Keeping its very important occupants safe is a new protective body shell developed specifically for this car and VPAM VR10 certification—the highest ballistic test level available for civilian vehicles. Passing the necessary tests meant body panels and windows that can hold up against armor-piercing rounds coming out of assault rifles. More specifically, VR10-rated vehicles can withstand a 7.62x54R from a Dragunov, according to Aurum Security.
Blast protection is also said to be similarly solid, with the S680 Guard passing the explosive-related tests with flying colors, although the specific test criteria here remain “not freely available” for obvious security reasons.
Mercedes has taken the S680 Guard’s testing so seriously, it’s opted to use something called biofidelic dummies, a particularly realistic fake-human which consists of simulated bones made of epoxy resin aluminum powder, ligaments and tendons made of propylene webbing, and silicone and acrylic mimicking tissue and other internal organs.
The cabin-facing side of the multi-layer glass is covered in polycarbonate to prevent splinters while the entire glass “sandwich” was designed in a way to preserve visibility and an unassuming appearance from the outside. Hydraulic window lifters instead of electric ones ensure that windows can be closed at a moment’s notice even if the car is off or if it’s had its power system sabotaged. There’s an onboard fire extinguishing system as well as an emergency fresh air system to combat smoke and gas attacks. Standard Michelin PAX run-flat tires can travel up to 18.6 miles after being damaged.
The company has also used some admittedly magnificent-looking door hinges and actuators to make opening and closing the much beefier doors as easy as opening and closing the doors on a normal S. Not that many S680 Guard passengers will be expected to open and close their own doors, of course. This feature was mostly implemented so that bodyguards will be able to operate the doors with one hand, keeping the other free to fend off any incoming trouble.
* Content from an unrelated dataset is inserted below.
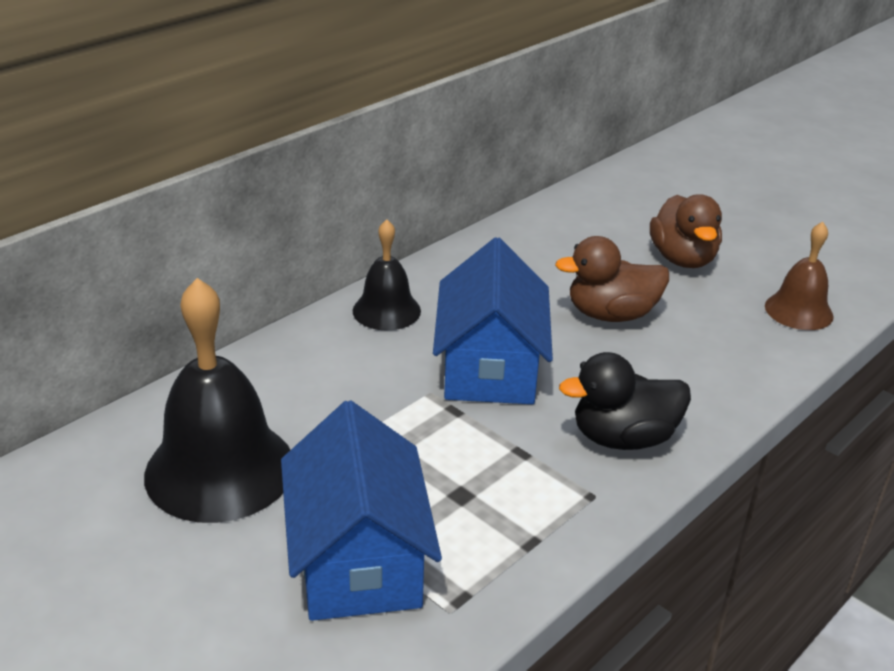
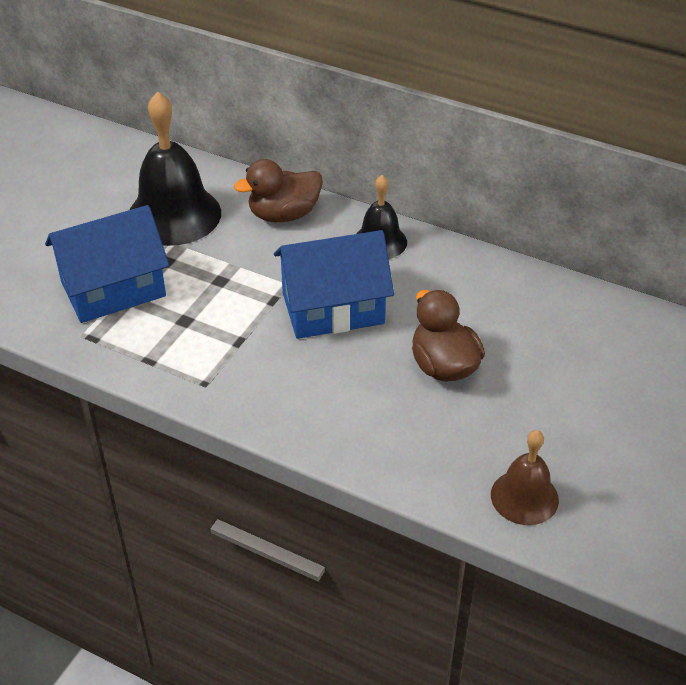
camera: 75 degrees right, 10 degrees up
black duck [559,352,691,450] -> none
brown duck [650,194,722,268] -> brown duck moved to [234,159,323,222]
Under the hood sits a 612-horsepower, bi-turbo, 6.0-liter V12 engine hooked up to all-wheel drive for the first time in a Guard-spec S, which is actually kinda surprising. How on Earth did third-world dictators manage to evade guerrilla warfighters on just rear-drive in the older armored S-Classes? In any case, top speed is capped at 118 mph “for weight reasons.” Per Motor1, the car weighs a husky 9,259 pounds.
While it may not be as fast as the regular S-Class on the autobahn, Merc has apparently tuned the engine, transmission, and suspension so that the Guard would handle like and last just as long as the unarmored S. The automaker also says the interior here is just as luxurious as that of the less protected S-Class but, to presumably shield its occupants against drone-based coups, the Guard cannot be optioned with a sliding sunroof.
The Mercedes-Benz S680 Guard will reportedly cost around $650,000, although anyone who’s sweating over the price of a car that could potentially save their life probably isn’t wealthy or important enough to need this anyway.